A joint study by University of Colorado Cancer Center and Memorial Sloan Kettering Cancer Center published in the Journal of Thoracic Oncology shows two distinct causes of HER2 activation in lung cancer: mutation of the gene and amplification of the gene. In patient samples of lung adenocarcinoma, 3 percent were found to have HER2 amplification and another 3 percent were found to have HER2 mutation. No samples were found to have both. These distinct causes of HER2 positivity imply the use of different targeted therapies to combat these related but possibly distinct diseases.
"The question we wanted to answer was if these two genetic alterations tend to be found together. The fact that they are not overlapped means that we must test lung tumors separately for both amplification and mutation of HER2 or risk missing patients who might benefit from HER2-targeted therapy," says Marileila Garcia, PhD, CU Cancer Center investigator and professor of Medicine at the CU School of Medicine.
The finding is counterintuitive in light of the opposite finding with the closely related gene EGFR, which is a genetic driver of about 10 percent of lung cancers in the United States and 35 percent of lung cancers in East Asia.
"These genes belong to the same family," Garcia says. "EGFR can also be called HER1."
In EGFR-associated non-small cell lung cancer, mutation and amplification are found together about 80 percent of the time.
"Because of this, a test for amplification is a surrogate test for mutation, and vice versa," Garcia says.
This study shows that the opposite is true in HER2, in which it appears amplification and mutation are not commonly found together.

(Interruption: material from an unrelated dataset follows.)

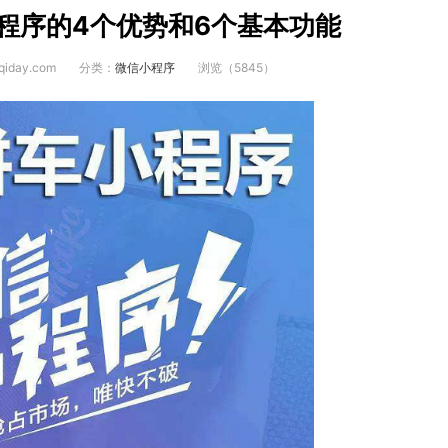
程序的4个优势和6个基本功能
iday.com
分类：
微信小程序
浏览（5845）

Therefore, it also expands the potential number of patients carrying a HER2 dependent lung tumor.
The study also takes place in the context of the work exploring the role of HER2 in breast cancer. Approximately 20 percent of breast cancers harbor HER2 amplification, which make these breast tumors susceptible to treatment with anti-HER2 therapies including trastuzumab and lapatinib. These therapies, the first an antibody and the second of a class called tyrosine kinase inhibitors (TKIs), reduce the ability of a target gene to manufacture the protein it encodes. In fact, some oncologists are choosing to prescribe these and other targeted therapies approved to target HER2-associated breast cancer to patients with HER2-associated lung cancer.

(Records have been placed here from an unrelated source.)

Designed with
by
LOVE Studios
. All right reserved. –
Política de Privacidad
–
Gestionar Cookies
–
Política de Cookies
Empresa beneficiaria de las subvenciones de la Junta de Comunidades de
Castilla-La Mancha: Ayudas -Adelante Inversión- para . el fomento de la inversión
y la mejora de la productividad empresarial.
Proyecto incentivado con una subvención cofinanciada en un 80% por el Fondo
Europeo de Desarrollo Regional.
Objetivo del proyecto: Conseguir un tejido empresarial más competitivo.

"However, it may be that gene amplification is more susceptible to treatments based not on TKIs but on antibodies," Garcia says.
In other words, knowing that amplification or mutation is the cause of HER2-associated lung cancer may point to different treatment options.

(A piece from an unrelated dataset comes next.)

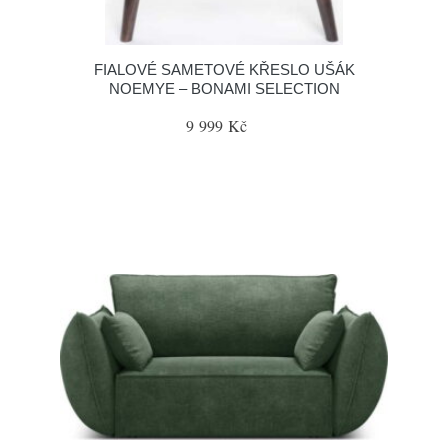
FIALOVÉ SAMETOVÉ KŘESLO UŠÁK
NOEMYE – BONAMI SELECTION
9 999 Kč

Overall, "HER2-positive lung cancer may not be an adequate term," writes the paper. Instead, beneath identifying this gene's involvement, it may be useful to define the mechanism that creates this involvement.
"Whether the overexpression of HER2 in these lung cancers is due to mutation or to amplification may make help us conceptualize what we now call HER2 lung cancer as two related but distinct diseases," Garcia says.